**TASK ITEM:** Could you print the listing again exactly, omitting the pictures?
----------
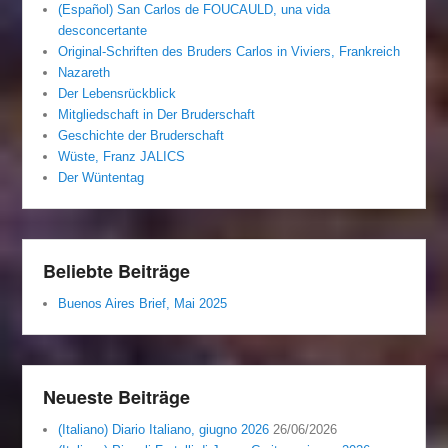
(Español) San Carlos de FOUCAULD, una vida
desconcertante
Original-Schriften des Bruders Carlos in Viviers, Frankreich
Nazareth
Der Lebensrückblick
Mitgliedschaft in Der Bruderschaft
Geschichte der Bruderschaft
Wüste, Franz JALICS
Der Wüntentag
Beliebte Beiträge
Buenos Aires Brief, Mai 2025
Neueste Beiträge
(Italiano) Diario Italiano, giugno 2026
26/06/2026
----------
**TASK OUTPUT:**
(Español) San Carlos de FOUCAULD, una vida
desconcertante
Original-Schriften des Bruders Carlos in Viviers, Frankreich
Nazareth
Der Lebensrückblick
Mitgliedschaft in Der Bruderschaft
Geschichte der Bruderschaft
Wüste, Franz JALICS
Der Wüntentag
Beliebte Beiträge
Buenos Aires Brief, Mai 2025
Neueste Beiträge
(Italiano) Diario Italiano, giugno 2026
26/06/2026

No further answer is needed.